::: Listed records :::
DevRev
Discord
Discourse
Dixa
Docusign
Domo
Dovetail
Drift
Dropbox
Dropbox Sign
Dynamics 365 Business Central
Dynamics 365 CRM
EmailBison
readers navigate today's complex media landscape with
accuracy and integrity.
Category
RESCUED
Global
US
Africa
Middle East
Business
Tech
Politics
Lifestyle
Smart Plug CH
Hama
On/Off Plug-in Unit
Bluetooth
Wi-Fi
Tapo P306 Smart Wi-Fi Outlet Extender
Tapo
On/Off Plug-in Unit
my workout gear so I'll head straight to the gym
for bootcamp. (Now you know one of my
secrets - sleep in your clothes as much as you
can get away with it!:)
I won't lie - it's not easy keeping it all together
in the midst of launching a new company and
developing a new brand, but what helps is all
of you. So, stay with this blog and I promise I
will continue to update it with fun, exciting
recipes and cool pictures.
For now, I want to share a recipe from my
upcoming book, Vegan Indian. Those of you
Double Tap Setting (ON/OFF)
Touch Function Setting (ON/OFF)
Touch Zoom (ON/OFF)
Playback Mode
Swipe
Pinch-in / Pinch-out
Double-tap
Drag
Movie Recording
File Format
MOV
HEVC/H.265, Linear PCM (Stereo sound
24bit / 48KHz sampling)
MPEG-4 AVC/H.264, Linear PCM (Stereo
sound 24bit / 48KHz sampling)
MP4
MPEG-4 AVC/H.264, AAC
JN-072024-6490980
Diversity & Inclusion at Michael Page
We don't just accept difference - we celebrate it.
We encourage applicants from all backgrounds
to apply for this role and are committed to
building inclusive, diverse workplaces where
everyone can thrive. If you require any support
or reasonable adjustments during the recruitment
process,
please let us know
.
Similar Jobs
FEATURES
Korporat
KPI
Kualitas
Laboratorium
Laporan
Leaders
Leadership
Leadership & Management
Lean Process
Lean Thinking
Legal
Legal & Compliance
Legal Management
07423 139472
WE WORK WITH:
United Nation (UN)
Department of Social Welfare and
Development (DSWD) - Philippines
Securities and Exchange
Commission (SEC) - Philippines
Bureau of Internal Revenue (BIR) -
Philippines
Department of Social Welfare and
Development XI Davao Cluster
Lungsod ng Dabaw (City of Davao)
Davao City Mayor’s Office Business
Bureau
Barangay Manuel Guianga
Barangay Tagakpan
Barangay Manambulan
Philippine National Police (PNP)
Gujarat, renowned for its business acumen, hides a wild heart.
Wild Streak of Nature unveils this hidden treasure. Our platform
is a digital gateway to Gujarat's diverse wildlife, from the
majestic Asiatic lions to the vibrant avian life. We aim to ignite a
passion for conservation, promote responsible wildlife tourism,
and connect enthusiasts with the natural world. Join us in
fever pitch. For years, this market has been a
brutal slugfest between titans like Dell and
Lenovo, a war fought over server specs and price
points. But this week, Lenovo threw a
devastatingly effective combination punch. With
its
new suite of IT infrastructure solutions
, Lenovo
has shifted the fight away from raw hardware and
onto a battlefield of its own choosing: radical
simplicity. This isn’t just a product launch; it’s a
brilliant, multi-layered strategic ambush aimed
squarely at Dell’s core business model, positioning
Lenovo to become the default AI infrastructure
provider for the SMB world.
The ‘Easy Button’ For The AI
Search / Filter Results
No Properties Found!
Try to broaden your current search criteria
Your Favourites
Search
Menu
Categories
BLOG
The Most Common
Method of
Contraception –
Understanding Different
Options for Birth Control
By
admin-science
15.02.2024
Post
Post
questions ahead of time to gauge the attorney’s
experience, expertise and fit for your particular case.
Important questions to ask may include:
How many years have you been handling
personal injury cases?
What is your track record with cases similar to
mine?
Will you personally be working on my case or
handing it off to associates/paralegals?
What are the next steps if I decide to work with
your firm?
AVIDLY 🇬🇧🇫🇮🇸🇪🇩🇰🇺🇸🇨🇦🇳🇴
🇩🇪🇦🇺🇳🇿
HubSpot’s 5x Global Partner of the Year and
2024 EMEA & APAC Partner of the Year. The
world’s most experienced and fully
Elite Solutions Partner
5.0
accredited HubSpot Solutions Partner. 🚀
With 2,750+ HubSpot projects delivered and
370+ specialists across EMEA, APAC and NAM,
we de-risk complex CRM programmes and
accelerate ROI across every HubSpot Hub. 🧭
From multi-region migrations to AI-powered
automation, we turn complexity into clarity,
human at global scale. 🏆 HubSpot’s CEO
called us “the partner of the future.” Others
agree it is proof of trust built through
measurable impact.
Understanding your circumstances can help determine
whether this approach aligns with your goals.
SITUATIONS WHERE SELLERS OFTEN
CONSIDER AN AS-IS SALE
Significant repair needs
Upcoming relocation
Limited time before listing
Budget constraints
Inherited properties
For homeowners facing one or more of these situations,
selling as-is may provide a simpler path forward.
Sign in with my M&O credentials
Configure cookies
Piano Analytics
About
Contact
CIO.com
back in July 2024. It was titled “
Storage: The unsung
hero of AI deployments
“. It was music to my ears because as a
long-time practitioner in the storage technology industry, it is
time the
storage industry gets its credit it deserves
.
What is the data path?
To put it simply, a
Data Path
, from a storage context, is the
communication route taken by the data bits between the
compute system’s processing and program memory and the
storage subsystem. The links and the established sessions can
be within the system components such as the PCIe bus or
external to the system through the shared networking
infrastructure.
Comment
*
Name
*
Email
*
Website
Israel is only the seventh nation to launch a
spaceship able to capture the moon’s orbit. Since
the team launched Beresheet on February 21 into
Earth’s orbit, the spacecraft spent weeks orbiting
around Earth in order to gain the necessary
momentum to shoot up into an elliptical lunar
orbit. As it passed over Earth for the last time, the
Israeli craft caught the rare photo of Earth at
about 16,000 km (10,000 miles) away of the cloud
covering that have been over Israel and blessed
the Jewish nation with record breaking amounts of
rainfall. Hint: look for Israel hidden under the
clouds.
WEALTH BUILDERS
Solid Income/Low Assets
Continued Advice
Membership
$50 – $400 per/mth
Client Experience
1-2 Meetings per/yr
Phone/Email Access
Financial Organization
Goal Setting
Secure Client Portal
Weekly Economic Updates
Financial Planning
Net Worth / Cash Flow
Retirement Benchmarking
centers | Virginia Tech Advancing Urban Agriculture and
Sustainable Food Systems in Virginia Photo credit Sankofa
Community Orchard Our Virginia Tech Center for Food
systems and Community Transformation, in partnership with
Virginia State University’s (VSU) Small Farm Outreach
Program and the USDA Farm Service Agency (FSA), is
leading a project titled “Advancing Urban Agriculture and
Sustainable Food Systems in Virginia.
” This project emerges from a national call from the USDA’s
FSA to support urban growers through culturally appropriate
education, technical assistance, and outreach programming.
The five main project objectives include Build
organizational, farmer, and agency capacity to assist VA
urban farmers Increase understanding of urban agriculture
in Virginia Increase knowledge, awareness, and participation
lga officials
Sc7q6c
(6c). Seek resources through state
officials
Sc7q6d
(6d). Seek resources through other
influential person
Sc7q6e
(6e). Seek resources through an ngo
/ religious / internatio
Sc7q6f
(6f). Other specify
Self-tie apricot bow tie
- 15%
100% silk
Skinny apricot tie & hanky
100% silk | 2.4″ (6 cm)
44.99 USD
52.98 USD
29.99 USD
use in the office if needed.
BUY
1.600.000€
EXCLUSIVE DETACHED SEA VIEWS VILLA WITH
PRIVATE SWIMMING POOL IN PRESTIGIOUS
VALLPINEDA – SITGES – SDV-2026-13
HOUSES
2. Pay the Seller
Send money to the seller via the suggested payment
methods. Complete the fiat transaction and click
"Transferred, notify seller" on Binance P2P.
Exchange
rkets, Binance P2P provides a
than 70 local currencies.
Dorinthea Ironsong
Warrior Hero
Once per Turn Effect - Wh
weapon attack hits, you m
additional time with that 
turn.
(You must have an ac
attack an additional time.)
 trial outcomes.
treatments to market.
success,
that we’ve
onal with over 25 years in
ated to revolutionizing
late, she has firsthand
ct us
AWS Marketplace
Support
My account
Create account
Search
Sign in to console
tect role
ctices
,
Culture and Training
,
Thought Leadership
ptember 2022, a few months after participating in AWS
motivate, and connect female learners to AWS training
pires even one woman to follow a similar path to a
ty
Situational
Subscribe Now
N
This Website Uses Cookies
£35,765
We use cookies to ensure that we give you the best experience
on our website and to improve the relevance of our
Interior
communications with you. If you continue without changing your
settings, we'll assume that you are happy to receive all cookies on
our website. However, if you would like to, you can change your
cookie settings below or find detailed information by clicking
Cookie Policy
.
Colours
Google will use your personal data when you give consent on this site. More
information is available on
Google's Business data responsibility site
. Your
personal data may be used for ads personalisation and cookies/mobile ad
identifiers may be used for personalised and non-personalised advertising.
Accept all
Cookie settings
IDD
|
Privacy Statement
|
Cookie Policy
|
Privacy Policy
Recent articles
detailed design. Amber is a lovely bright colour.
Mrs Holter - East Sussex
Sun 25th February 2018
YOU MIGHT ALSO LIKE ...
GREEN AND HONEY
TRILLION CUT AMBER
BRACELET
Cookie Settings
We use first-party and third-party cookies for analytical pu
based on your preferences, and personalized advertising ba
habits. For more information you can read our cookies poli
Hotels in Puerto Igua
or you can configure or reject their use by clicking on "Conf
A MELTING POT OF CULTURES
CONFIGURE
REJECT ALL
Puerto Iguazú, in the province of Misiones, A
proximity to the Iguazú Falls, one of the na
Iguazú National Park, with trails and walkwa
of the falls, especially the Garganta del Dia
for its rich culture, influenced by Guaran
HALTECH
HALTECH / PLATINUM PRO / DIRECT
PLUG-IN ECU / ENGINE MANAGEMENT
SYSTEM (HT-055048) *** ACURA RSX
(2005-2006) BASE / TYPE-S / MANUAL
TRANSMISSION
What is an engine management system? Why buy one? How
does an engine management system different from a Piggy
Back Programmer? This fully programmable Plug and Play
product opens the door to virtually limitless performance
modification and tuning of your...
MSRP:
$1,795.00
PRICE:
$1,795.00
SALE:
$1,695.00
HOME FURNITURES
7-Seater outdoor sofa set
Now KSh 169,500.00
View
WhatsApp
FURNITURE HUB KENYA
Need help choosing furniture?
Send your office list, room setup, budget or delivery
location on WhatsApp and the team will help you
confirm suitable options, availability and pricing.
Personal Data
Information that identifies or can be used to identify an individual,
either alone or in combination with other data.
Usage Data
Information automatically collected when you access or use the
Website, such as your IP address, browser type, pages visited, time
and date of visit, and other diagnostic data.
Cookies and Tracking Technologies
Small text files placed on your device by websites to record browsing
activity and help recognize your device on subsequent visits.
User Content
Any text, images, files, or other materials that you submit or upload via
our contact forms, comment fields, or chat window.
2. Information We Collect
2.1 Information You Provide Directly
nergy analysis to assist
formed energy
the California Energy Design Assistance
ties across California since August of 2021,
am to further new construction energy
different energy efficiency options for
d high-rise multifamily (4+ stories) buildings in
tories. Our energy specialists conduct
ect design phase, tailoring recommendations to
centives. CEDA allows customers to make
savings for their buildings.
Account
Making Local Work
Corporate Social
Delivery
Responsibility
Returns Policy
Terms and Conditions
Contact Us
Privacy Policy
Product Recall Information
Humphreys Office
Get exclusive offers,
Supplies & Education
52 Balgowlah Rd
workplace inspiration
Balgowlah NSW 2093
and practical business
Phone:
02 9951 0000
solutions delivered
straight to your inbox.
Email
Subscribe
:::
Your task is to transcribe, with no changes, only the lines of the listing above that lie between the line holding "What are the" and the line holding "measurable impact.", inclusive.

What are the next steps if I decide to work with
your firm?
AVIDLY 🇬🇧🇫🇮🇸🇪🇩🇰🇺🇸🇨🇦🇳🇴
🇩🇪🇦🇺🇳🇿
HubSpot’s 5x Global Partner of the Year and
2024 EMEA & APAC Partner of the Year. The
world’s most experienced and fully
Elite Solutions Partner
5.0
accredited HubSpot Solutions Partner. 🚀
With 2,750+ HubSpot projects delivered and
370+ specialists across EMEA, APAC and NAM,
we de-risk complex CRM programmes and
accelerate ROI across every HubSpot Hub. 🧭
From multi-region migrations to AI-powered
automation, we turn complexity into clarity,
human at global scale. 🏆 HubSpot’s CEO
called us “the partner of the future.” Others
agree it is proof of trust built through
measurable impact.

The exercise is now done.